__DATA PROVIDED__.
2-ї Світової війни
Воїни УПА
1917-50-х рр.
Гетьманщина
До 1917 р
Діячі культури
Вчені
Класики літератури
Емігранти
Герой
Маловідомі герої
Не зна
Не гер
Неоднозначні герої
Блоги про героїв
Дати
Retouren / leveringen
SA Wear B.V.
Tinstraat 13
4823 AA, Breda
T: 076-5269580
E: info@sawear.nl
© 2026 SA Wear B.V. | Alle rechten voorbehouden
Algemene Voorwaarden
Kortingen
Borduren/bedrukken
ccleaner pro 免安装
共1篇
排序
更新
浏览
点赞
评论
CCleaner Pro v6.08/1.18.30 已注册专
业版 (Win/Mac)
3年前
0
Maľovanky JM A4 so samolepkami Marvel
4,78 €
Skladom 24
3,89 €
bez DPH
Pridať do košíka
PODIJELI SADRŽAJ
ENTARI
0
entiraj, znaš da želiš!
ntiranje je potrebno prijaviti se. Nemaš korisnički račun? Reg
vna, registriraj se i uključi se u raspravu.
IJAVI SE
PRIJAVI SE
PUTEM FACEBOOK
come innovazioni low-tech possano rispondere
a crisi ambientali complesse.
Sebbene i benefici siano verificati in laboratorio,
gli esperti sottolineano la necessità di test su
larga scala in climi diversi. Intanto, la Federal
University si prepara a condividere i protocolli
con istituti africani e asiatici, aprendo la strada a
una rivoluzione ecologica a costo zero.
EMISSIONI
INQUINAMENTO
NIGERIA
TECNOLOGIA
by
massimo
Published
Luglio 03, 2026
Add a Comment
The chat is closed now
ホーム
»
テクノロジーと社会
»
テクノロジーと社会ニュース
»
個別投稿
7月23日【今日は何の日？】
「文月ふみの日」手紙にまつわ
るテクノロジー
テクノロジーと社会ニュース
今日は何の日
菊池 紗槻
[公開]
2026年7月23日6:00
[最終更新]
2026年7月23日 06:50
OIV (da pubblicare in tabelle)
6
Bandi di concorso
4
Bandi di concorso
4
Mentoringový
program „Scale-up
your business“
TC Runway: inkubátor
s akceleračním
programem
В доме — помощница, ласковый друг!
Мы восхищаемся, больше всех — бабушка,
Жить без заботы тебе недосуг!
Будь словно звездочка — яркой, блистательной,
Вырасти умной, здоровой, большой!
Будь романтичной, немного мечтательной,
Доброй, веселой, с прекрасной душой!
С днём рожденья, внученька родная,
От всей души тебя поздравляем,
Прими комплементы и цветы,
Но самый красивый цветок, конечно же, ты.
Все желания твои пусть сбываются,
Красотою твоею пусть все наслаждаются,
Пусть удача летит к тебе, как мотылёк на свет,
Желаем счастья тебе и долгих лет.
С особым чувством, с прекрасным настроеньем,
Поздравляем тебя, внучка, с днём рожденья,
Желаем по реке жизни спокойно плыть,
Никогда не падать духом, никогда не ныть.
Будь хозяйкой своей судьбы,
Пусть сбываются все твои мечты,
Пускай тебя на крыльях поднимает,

__TO DO__. Write the entries out again in full, exactly as they appear above.

__RESPONSE TO THE TASK__.
2-ї Світової війни
Воїни УПА
1917-50-х рр.
Гетьманщина
До 1917 р
Діячі культури
Вчені
Класики літератури
Емігранти
Герой
Маловідомі герої
Не зна
Не гер
Неоднозначні герої
Блоги про героїв
Дати
Retouren / leveringen
SA Wear B.V.
Tinstraat 13
4823 AA, Breda
T: 076-5269580
E: info@sawear.nl
© 2026 SA Wear B.V. | Alle rechten voorbehouden
Algemene Voorwaarden
Kortingen
Borduren/bedrukken
ccleaner pro 免安装
共1篇
排序
更新
浏览
点赞
评论
CCleaner Pro v6.08/1.18.30 已注册专
业版 (Win/Mac)
3年前
0
Maľovanky JM A4 so samolepkami Marvel
4,78 €
Skladom 24
3,89 €
bez DPH
Pridať do košíka
PODIJELI SADRŽAJ
ENTARI
0
entiraj, znaš da želiš!
ntiranje je potrebno prijaviti se. Nemaš korisnički račun? Reg
vna, registriraj se i uključi se u raspravu.
IJAVI SE
PRIJAVI SE
PUTEM FACEBOOK
come innovazioni low-tech possano rispondere
a crisi ambientali complesse.
Sebbene i benefici siano verificati in laboratorio,
gli esperti sottolineano la necessità di test su
larga scala in climi diversi. Intanto, la Federal
University si prepara a condividere i protocolli
con istituti africani e asiatici, aprendo la strada a
una rivoluzione ecologica a costo zero.
EMISSIONI
INQUINAMENTO
NIGERIA
TECNOLOGIA
by
massimo
Published
Luglio 03, 2026
Add a Comment
The chat is closed now
ホーム
»
テクノロジーと社会
»
テクノロジーと社会ニュース
»
個別投稿
7月23日【今日は何の日？】
「文月ふみの日」手紙にまつわ
るテクノロジー
テクノロジーと社会ニュース
今日は何の日
菊池 紗槻
[公開]
2026年7月23日6:00
[最終更新]
2026年7月23日 06:50
OIV (da pubblicare in tabelle)
6
Bandi di concorso
4
Bandi di concorso
4
Mentoringový
program „Scale-up
your business“
TC Runway: inkubátor
s akceleračním
programem
В доме — помощница, ласковый друг!
Мы восхищаемся, больше всех — бабушка,
Жить без заботы тебе недосуг!
Будь словно звездочка — яркой, блистательной,
Вырасти умной, здоровой, большой!
Будь романтичной, немного мечтательной,
Доброй, веселой, с прекрасной душой!
С днём рожденья, внученька родная,
От всей души тебя поздравляем,
Прими комплементы и цветы,
Но самый красивый цветок, конечно же, ты.
Все желания твои пусть сбываются,
Красотою твоею пусть все наслаждаются,
Пусть удача летит к тебе, как мотылёк на свет,
Желаем счастья тебе и долгих лет.
С особым чувством, с прекрасным настроеньем,
Поздравляем тебя, внучка, с днём рожденья,
Желаем по реке жизни спокойно плыть,
Никогда не падать духом, никогда не ныть.
Будь хозяйкой своей судьбы,
Пусть сбываются все твои мечты,
Пускай тебя на крыльях поднимает,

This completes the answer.